Al smart-talked, "I do not sweat, I perspire!" The mayor said fine, and fined him some more, which shut him up.
• A week ago yesterday, one Mr. Baker threw a stone at some hogs he was driving to market at Hagerstown, and missing the hogs the stone glanced off hard icy ground and struck George Newcomb in the temple. George was instantly knocked down and his noggin dented, which he didn't like. He gathered up what little wits he had, staggering upright deranged and unsteady, and raised his fists, "Why did you do that?"
"I wanted to hit a hog," Baker called.
The remark didn't help.
"I'll knock your ears down so far as they'll do for wings" - and George did that by laying Baker out colder than a meat hook could.
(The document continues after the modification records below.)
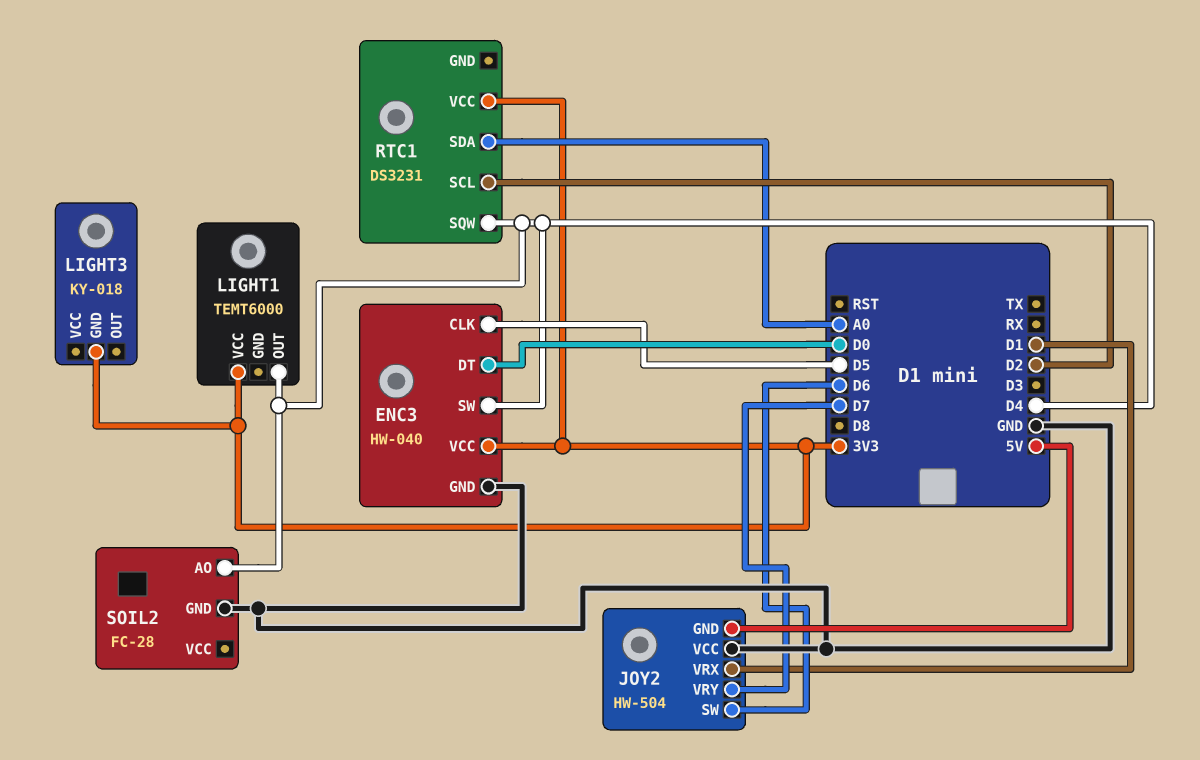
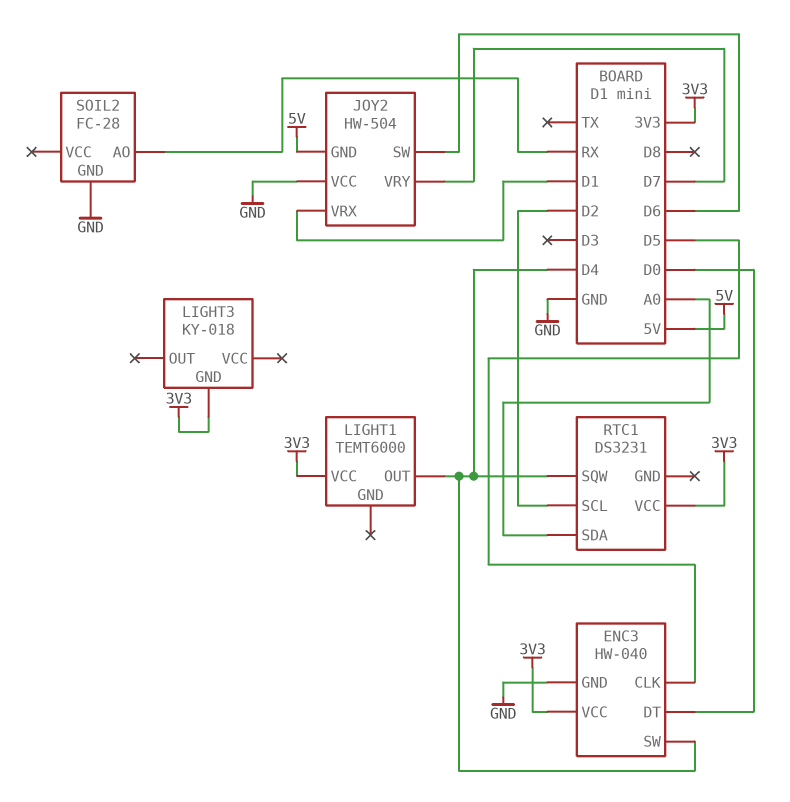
SOIL2 pin AO: D4 -> RX

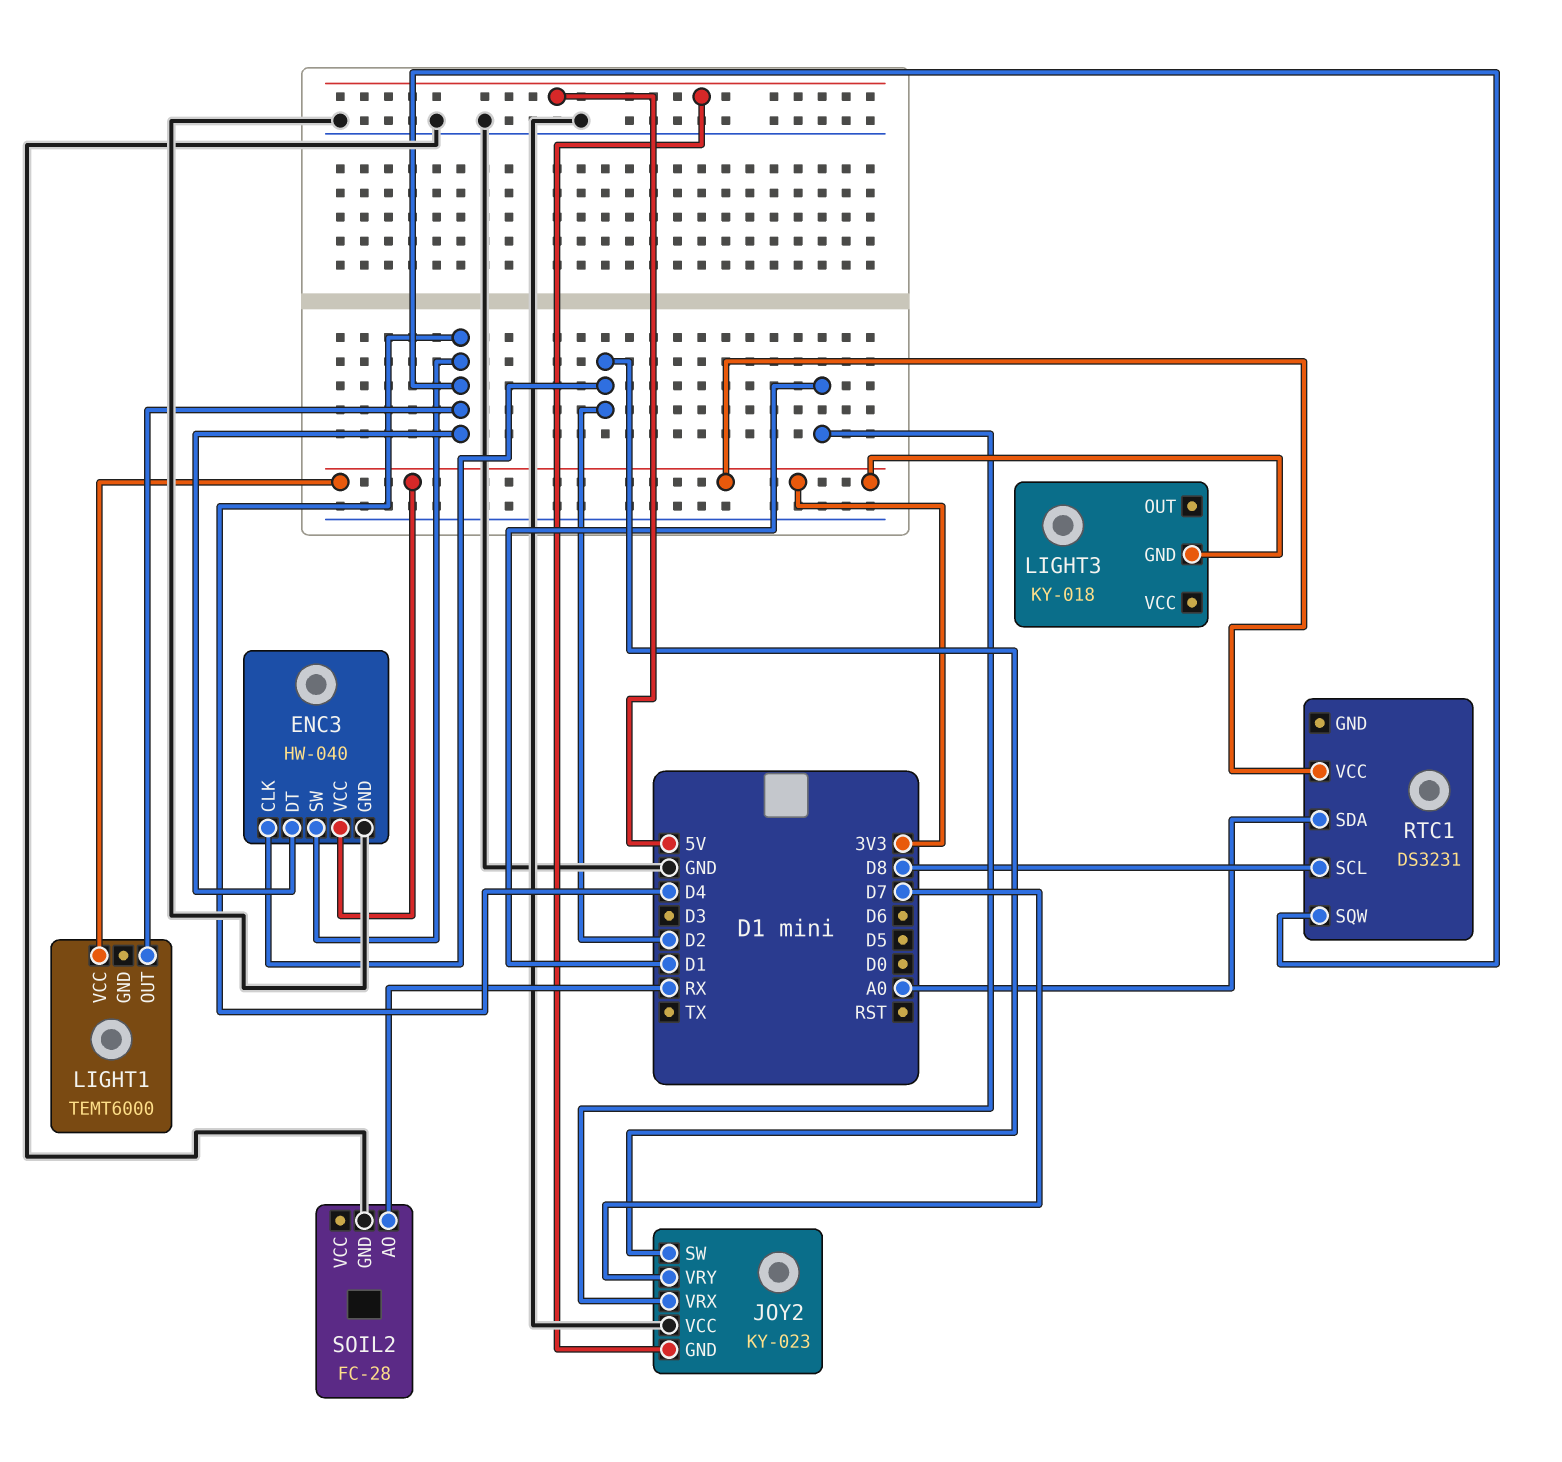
ENC3 pin CLK: D5 -> D2
ENC3 pin DT: D0 -> D4
JOY2: HW-504 -> KY-023
JOY2 pin SW: D6 -> D2
RTC1 pin SCL: D2 -> D8

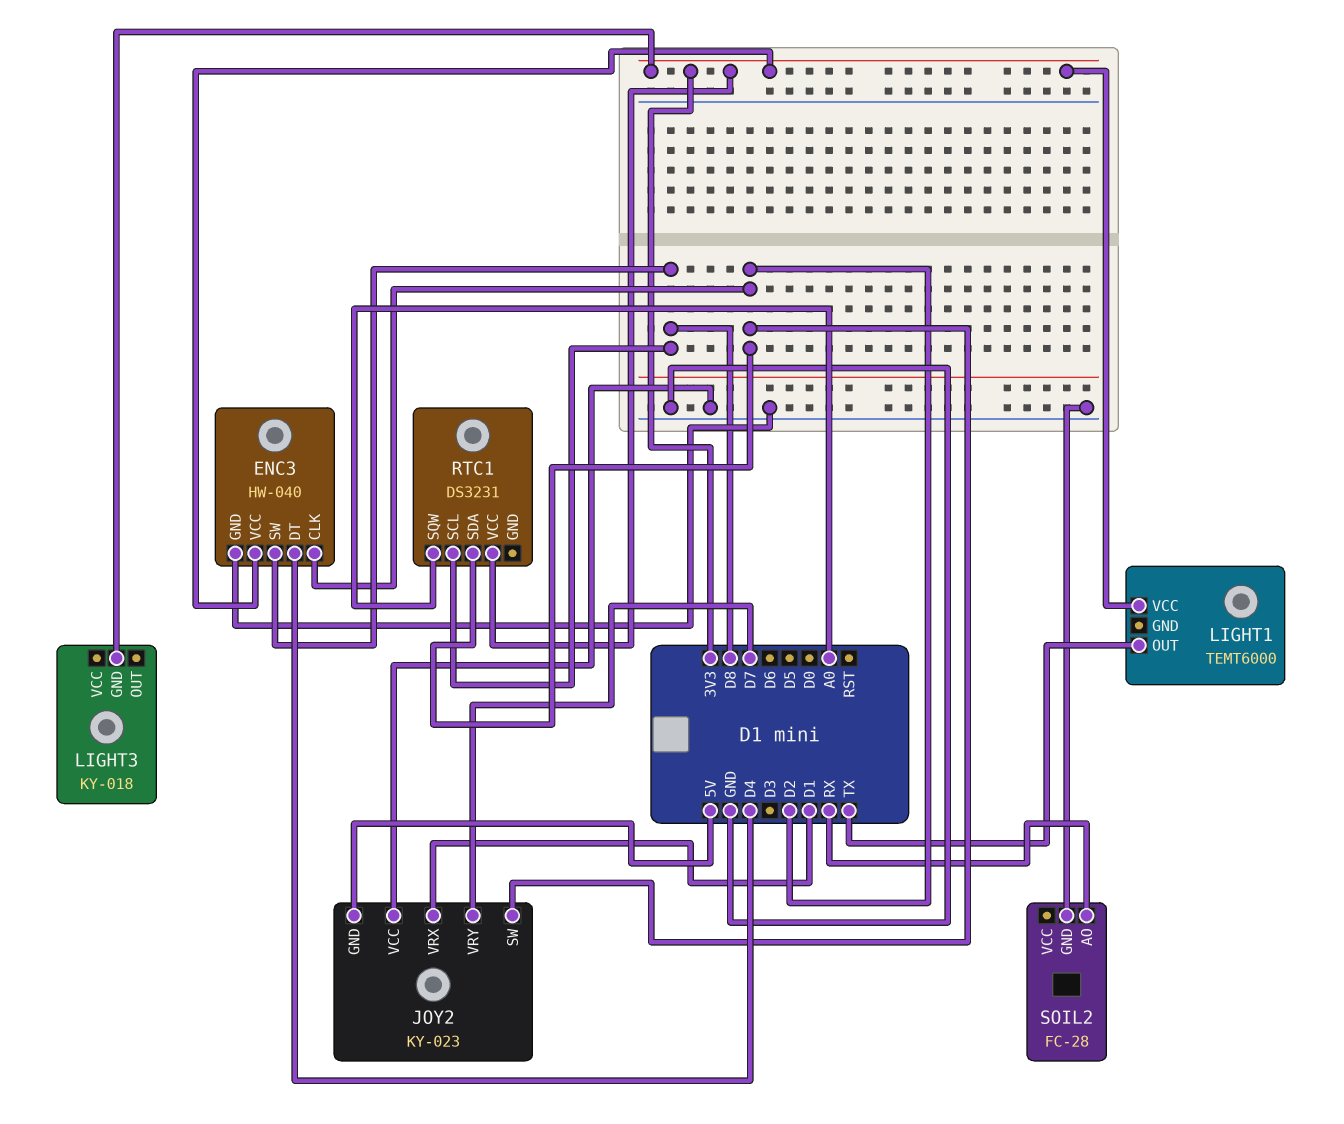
ENC3 pin SW: D4 -> D8
LIGHT1 pin OUT: D4 -> TX
RTC1 pin SDA: A0 -> D2
RTC1 pin SQW: D4 -> A0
• Dr. Weist started for a drive last Thursday in a sleigh, accompanied by a driver, but on reaching the tollhouse east of the city he parted company with the rig, driver and all. Cause why, the horse took fright and the doctor got unceremoniously dumped into a snow bank. With this luck he watched the horse bolt on, throttling his hooves on the landscape. Sadly the equine did not stop in his mad career until he had also emptied out the rest of the sleigh's contents, including the driver, and the conveyance was drug by the reins and pretty thoroughly meshed up till it dint much look like a sleigh but more like fire kindling. The horse was out of breath for some time. As for the good doctor he unequivocally barked philosophical, gurgling from his snifter, snatched from inside his warm coat, "It's all tentative. It's all tentative," and unsteadily wended home intent for another Toddy (medicinal alcoholic drink).